# Texto de leitura
────────────────────────────────────────
Ubatuba em foco

Praia Grande: o que não vem à tona e quem lucra com isto?

"Um homem luta muito mais por seus interesses do que pelos seus direitos"
Napoleão Bonaparte


Marcelo Mungioli*
Ubatuba é um município atípico. Com mais de 70% de sua área comprometida com áreas de preservação ambiental permanente, não teve ainda uma política de planejamento que aproveitasse tal situação. As faltas de planejamento e de fiscalização permitiram a ocorrência de verdadeiros descalabros, que se refletem nos dias de hoje, na caótica situação financeira e social vivida por que aqui reside.


PROGRESSO VERSUS PRESERVACIONISMO
Cicillo Mattarazo é, até hoje, um ícone no planejamento urbano em Ubatuba. É de sua época a Lei 144/1968, que implantou o primeiro Plano Diretor Municipal, que traçou as diretrizes de crescimento do município. Previa loteamentos com ruas de 14 metros e avenidas de 20 metros, o que era considerado um absurdo na época. O arquiteto Roberto Rezende, em depoimento sobre este assunto em meu livro, “A História do Comércio em Ubatuba“, explicou: “As pessoas não conseguiam prever o que seria Ubatuba, no futuro. Nesta época, Ubatuba era a última cidade do Estado de São Paulo. Só com a chegada da Rio Santos, em 1972, é que se começou a apostar em um futuro para o município”.
Estudando a nossa legislação, vamos nos deparar com a Lei 474/1974, que começou a dimensionar Ubatuba. Esta lei visava dar ao município uma mínima proteção ambiental. Eram tempos anteriores ao Parque Estadual, mas esta lei já previa a ocupação de áreas de preservação permanente (em até 50%), além de permitir construções a cinco metros de qualquer curso d´agua. Estabelecia o gabarito de três pavimentos para a construção de prédios e previa a ocupação de 40% da área de um lote pela edificação.
────────────────────────────────────────
# Bloco de dados
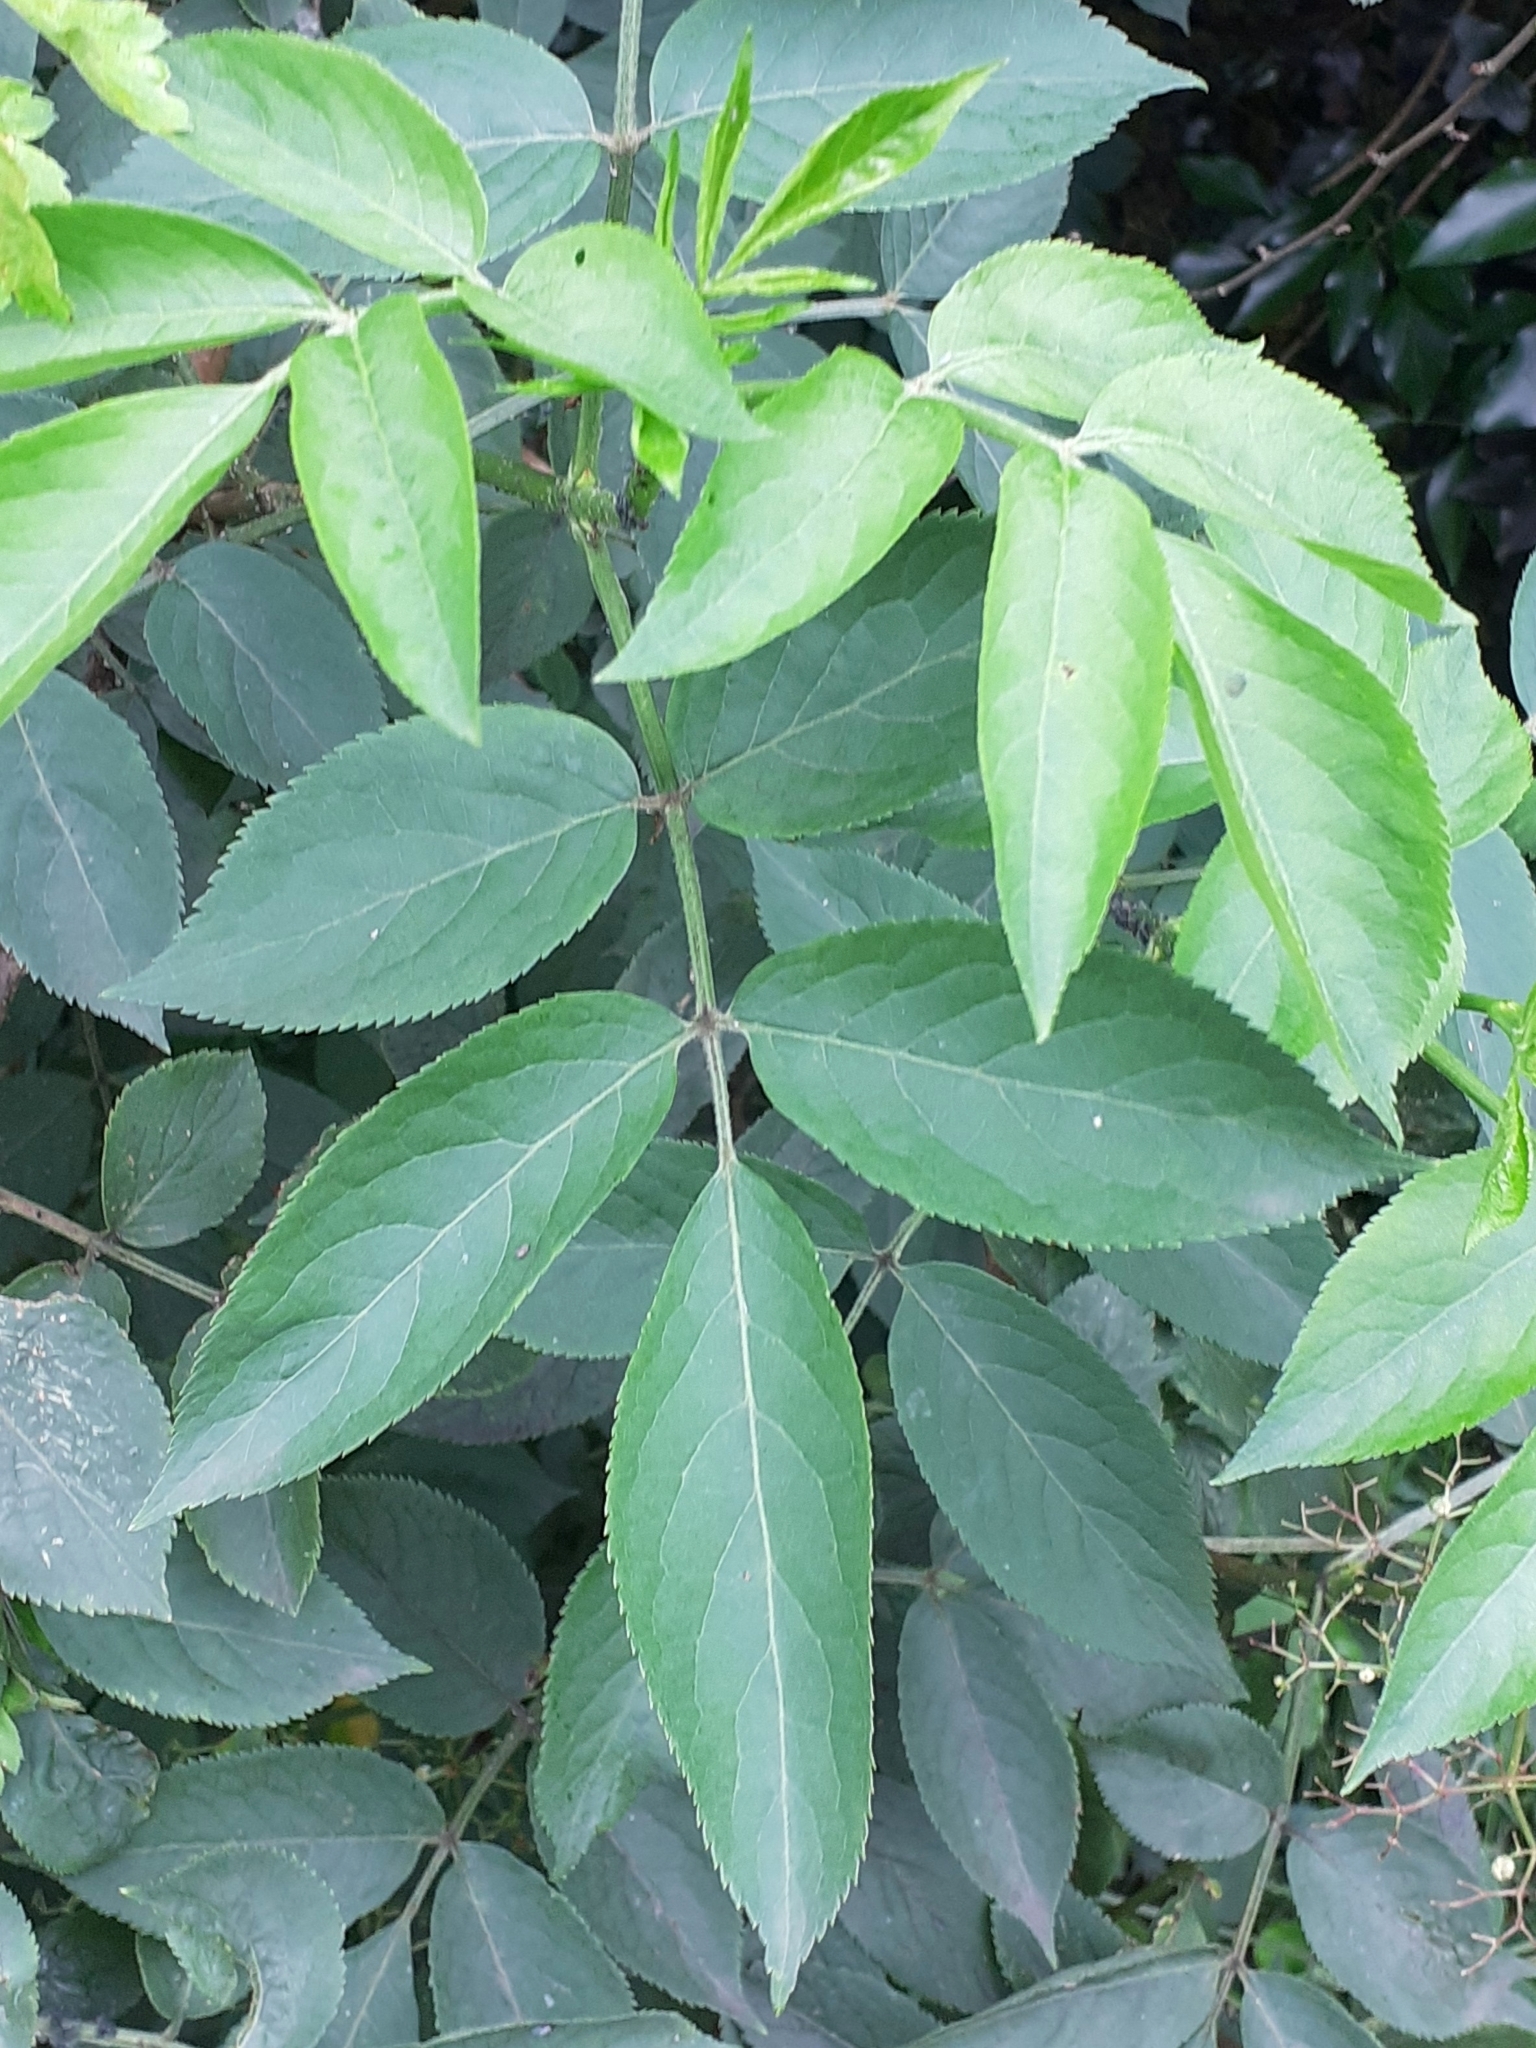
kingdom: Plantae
────────────────────────────────────────
# A tarefa
No texto sobre o planejamento urbano de Ubatuba, qual lei implantou o primeiro Plano Diretor Municipal?

# Resposta completa
A Lei 144/1968.